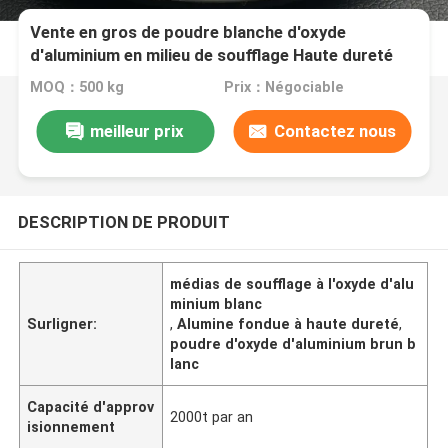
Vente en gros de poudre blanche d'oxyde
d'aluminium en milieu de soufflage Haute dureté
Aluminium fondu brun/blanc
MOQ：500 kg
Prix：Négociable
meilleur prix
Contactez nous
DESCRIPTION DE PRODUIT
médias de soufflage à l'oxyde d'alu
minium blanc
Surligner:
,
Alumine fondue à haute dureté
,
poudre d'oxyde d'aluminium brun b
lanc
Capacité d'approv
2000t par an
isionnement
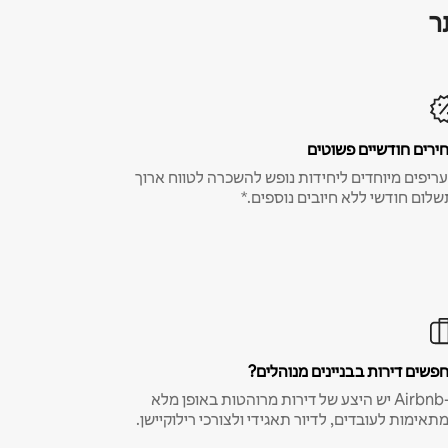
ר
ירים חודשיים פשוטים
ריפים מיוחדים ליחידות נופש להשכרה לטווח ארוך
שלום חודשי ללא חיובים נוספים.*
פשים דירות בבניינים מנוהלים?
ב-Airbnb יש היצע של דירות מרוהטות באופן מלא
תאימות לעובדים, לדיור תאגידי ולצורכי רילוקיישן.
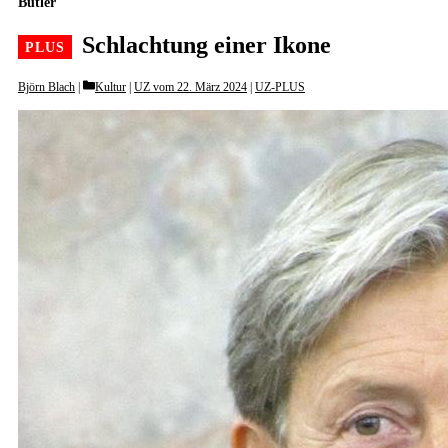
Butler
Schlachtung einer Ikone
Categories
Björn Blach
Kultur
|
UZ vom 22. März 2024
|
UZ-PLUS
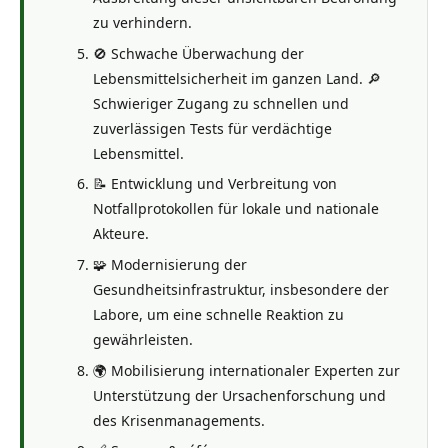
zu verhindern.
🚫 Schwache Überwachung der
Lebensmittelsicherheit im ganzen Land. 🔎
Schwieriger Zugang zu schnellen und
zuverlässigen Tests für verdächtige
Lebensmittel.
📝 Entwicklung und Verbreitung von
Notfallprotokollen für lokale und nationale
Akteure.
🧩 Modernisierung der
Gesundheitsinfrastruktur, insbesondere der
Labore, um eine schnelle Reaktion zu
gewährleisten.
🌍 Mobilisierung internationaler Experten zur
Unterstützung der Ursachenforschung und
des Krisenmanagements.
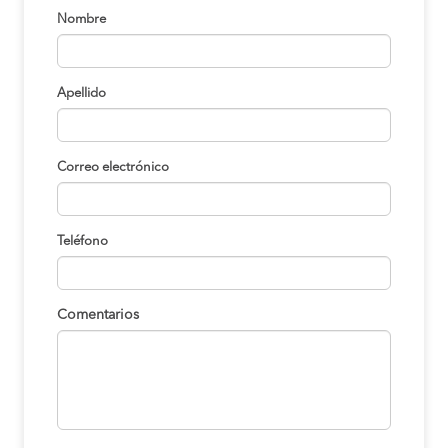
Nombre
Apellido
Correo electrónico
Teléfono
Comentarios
· · ·
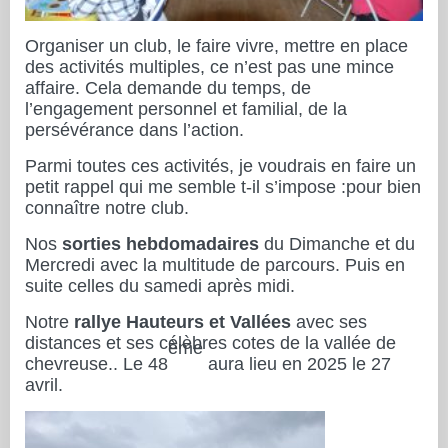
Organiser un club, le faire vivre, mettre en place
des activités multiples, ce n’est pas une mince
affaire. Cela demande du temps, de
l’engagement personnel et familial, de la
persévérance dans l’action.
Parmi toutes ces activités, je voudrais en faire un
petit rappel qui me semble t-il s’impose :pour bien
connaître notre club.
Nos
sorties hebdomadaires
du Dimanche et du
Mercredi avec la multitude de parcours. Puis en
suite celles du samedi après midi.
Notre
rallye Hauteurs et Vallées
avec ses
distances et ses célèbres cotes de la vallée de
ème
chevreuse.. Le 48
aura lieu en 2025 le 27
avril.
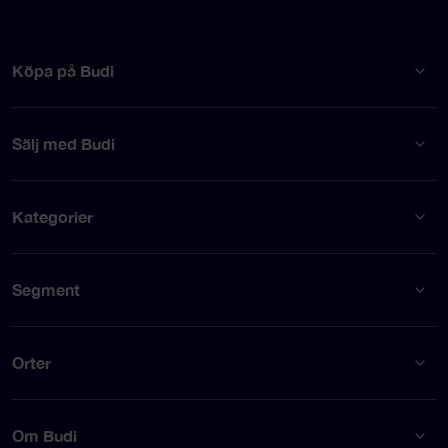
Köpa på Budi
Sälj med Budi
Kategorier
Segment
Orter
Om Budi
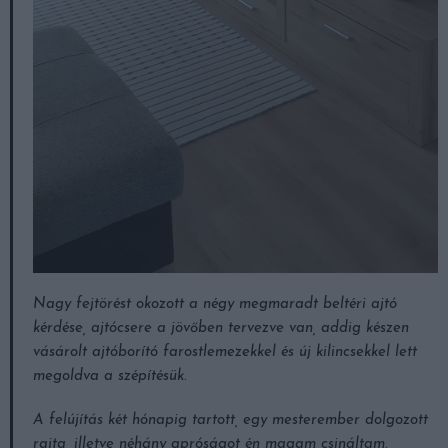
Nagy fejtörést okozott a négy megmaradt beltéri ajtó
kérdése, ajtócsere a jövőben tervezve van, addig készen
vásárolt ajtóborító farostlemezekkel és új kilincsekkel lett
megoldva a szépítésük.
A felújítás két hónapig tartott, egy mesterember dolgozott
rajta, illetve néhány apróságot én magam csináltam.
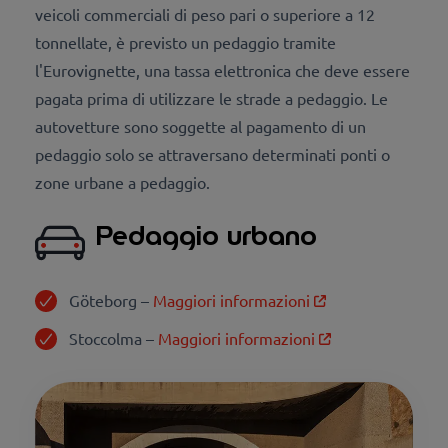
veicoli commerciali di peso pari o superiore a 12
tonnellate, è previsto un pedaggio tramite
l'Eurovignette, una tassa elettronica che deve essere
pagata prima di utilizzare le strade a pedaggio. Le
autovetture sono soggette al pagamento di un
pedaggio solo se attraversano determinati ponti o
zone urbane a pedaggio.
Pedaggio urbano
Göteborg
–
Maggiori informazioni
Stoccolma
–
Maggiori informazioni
· · ·
» ACTIVITY: For the entries above, print exactly the lines between the one with "Vente en gros de poudre blanche d'oxyde" and the one with "Comentarios", inclusive, with no pictures.

» ANSWER BOX:
Vente en gros de poudre blanche d'oxyde
d'aluminium en milieu de soufflage Haute dureté
Aluminium fondu brun/blanc
MOQ：500 kg
Prix：Négociable
meilleur prix
Contactez nous
DESCRIPTION DE PRODUIT
médias de soufflage à l'oxyde d'alu
minium blanc
Surligner:
,
Alumine fondue à haute dureté
,
poudre d'oxyde d'aluminium brun b
lanc
Capacité d'approv
2000t par an
isionnement
ר
ירים חודשיים פשוטים
ריפים מיוחדים ליחידות נופש להשכרה לטווח ארוך
שלום חודשי ללא חיובים נוספים.*
פשים דירות בבניינים מנוהלים?
ב-Airbnb יש היצע של דירות מרוהטות באופן מלא
תאימות לעובדים, לדיור תאגידי ולצורכי רילוקיישן.
Butler
Schlachtung einer Ikone
Categories
Björn Blach
Kultur
|
UZ vom 22. März 2024
|
UZ-PLUS
zu verhindern.
🚫 Schwache Überwachung der
Lebensmittelsicherheit im ganzen Land. 🔎
Schwieriger Zugang zu schnellen und
zuverlässigen Tests für verdächtige
Lebensmittel.
📝 Entwicklung und Verbreitung von
Notfallprotokollen für lokale und nationale
Akteure.
🧩 Modernisierung der
Gesundheitsinfrastruktur, insbesondere der
Labore, um eine schnelle Reaktion zu
gewährleisten.
🌍 Mobilisierung internationaler Experten zur
Unterstützung der Ursachenforschung und
des Krisenmanagements.
Nombre
Apellido
Correo electrónico
Teléfono
Comentarios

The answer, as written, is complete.